L’autonomie est certes une valeur fondamentale, mais elle ne peut pas exister tout seule ; elle n’est pas sans limites et elle n’existe pas dans je ne sais quel état de nature ni comme une valeur absolue au delà des contraintes non seulement de notre finitude mais de notre con-vivialité, car nous vivons toujours avec les autres dans un monde que nous n’avons pas crée.
b)  Je devrai ici soulever quelques uns de mes problèmes avec Gorz à proposdu politique (ce qui pose aussi la question de la souveraineté que les Américains rejettaient, comme je l’indiquais ci-dessus) :  Tout existentialiste qu’il était, et malgré le fait que ses analyses depuis son début, avec le Traîtrepuis La morale de l’histoire, étaient fondés par appel à la théorie de l’aliénation, Gorz avait tendance à démontrer une nécessité systémique de sortir du capitalisme.  Bien sûr, il ne s’agissait pas d’une nécessité imposée par un quelconque variant du matérialisme historique ; au début, c’était plutôt une sorte de reprise du défi hégélien (repris par le jeune Marx mais exprimé d’abord dans la Philosophie de droit du philosophe de Berlin) :  hic Rhodus, hic salta, voici la rose, c’est ici qu’il faut danser.  Plus tard, cette nécessité était exprimée par l’alternative posée par Rosa Luxemburg (que Gorz ne cite pas à ma connaissance) :  socialisme ou barbarie.

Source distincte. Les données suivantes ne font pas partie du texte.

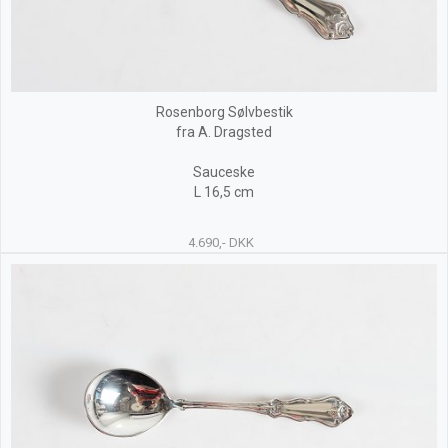
Rosenborg Sølvbestik
fra A. Dragsted
Sauceske
L 16,5 cm
4.690,- DKK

c)  En conclusion, je reviens à une autre leçon qui ressort de la comparaison des deux révolutions.  La séquence historique qui fonde la politique de gauche depuis 1789, 1793, 1830, 1848, 1870… pour aboutir en 1917 comporte aussi un élément positif :  au delà d’un étatisme tendenciellement totalitaire, cette séquence prévient contre ce que j’appelle l’antipolitique.  Il ne s’agit pas ici, par ailleurs, d’une spécificité moderne ou française, car l’antipolitique s’enracine déjà chez Platon.  Il s’agit d’une vision d’une politique qui mettra fin une fois pour toutes du besoin du politique.  Il n’y aurait plus de contradictions, plus d’exploitation, plus d’aliénation ; la société bon serait… dans un sens déformé du concept dont nous parlons :  « conviviale » ! 
d)  Cette erreur antipolitique est une des raisons qui expliquent pourquoi je ne vois pas de bonne traduction anglaise du terme « convivialisme »…et qui me fait hésiter à l’appliquer dans mes conversations en langue anglaise…  Cela ne met pas en question l’analyse proposée dans le « Manifeste convivialiste », mais il ne s’agit que d’une analyse,  Reste à trouver son complément politique, une nécessité que Marx avait tout de même compris quelles que soient les limites de ses propres thèses.


[1] Je me réfère à Habermas car il s’agit d’un problème auquel nous sommes revenus souvent dans notre correspondance par rapport aux theses du penseur de Francfort.